### Provided records
──────────────────────────────
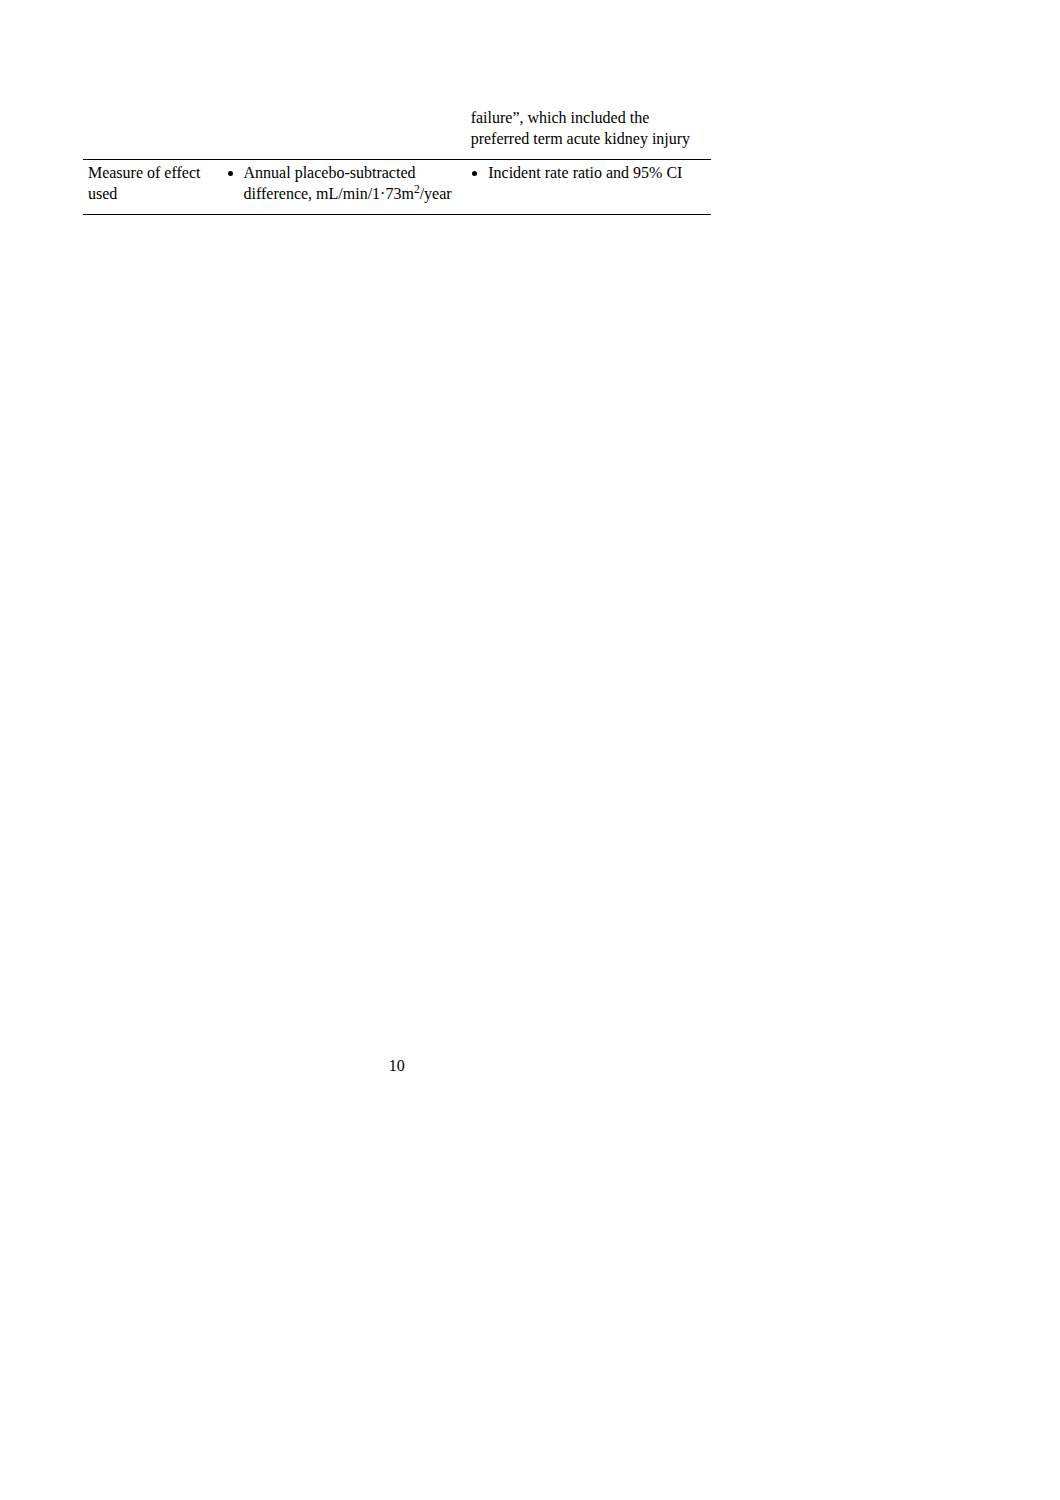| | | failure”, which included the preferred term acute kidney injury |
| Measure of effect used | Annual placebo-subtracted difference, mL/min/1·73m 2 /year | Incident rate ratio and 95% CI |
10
──────────────────────────────
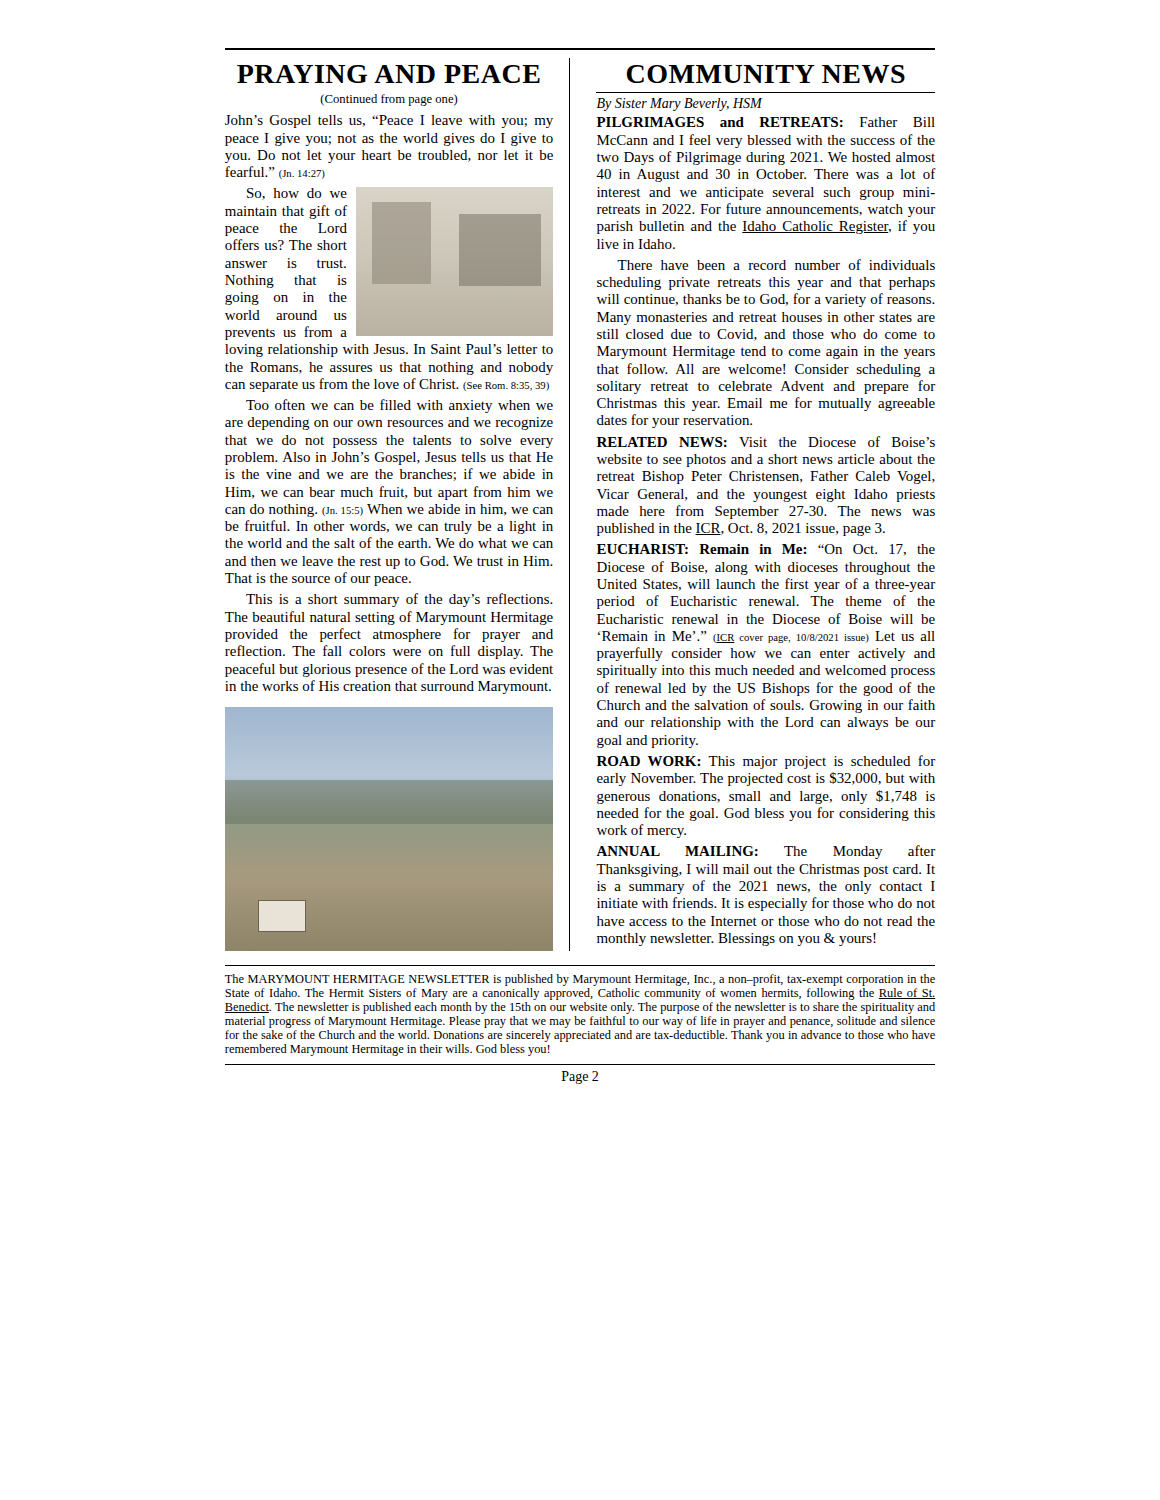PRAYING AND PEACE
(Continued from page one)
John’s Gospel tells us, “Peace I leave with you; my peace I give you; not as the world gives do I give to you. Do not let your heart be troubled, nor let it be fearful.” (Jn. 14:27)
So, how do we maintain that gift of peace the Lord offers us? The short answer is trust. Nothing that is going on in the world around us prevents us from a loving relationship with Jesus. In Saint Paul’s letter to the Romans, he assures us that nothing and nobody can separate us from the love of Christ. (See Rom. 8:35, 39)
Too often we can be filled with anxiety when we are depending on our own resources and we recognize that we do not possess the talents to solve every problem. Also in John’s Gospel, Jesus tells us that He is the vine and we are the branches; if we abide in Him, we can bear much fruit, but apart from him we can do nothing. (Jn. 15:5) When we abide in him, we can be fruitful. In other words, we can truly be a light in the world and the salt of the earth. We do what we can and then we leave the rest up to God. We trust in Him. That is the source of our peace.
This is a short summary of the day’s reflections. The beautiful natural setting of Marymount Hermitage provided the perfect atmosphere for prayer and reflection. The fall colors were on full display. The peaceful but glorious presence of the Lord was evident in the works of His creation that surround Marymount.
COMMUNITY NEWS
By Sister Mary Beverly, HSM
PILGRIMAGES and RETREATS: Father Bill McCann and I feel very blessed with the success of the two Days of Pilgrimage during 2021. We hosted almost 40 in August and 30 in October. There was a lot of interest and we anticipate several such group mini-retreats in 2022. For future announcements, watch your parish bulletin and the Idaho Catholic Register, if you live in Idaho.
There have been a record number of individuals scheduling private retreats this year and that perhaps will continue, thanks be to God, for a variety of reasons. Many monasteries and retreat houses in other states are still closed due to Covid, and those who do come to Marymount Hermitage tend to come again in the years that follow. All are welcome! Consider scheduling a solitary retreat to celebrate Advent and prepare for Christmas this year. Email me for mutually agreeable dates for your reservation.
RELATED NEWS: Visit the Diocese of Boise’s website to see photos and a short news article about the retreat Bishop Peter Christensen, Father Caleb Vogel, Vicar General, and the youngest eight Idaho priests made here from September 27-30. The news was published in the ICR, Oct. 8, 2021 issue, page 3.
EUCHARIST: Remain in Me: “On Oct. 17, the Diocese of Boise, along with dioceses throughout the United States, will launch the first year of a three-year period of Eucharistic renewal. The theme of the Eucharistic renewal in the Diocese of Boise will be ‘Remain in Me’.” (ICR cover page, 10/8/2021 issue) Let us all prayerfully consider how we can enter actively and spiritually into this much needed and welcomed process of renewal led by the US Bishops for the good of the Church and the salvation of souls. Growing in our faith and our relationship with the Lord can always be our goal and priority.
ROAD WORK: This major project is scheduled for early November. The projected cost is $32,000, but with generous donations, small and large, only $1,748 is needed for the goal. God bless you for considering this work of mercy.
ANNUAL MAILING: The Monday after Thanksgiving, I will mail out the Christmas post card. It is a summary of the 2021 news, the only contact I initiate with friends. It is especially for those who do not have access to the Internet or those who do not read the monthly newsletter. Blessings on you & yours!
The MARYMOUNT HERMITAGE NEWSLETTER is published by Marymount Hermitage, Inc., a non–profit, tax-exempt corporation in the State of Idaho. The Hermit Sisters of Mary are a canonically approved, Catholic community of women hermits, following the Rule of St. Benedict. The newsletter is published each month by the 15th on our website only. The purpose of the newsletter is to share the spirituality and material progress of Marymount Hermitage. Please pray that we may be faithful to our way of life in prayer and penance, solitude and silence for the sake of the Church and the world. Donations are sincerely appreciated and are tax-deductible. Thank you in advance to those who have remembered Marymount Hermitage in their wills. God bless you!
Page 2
──────────────────────────────
### Task
A single figure is the whole answer here: the number of lines in the records above that include "Diocese".

### Exercise result
2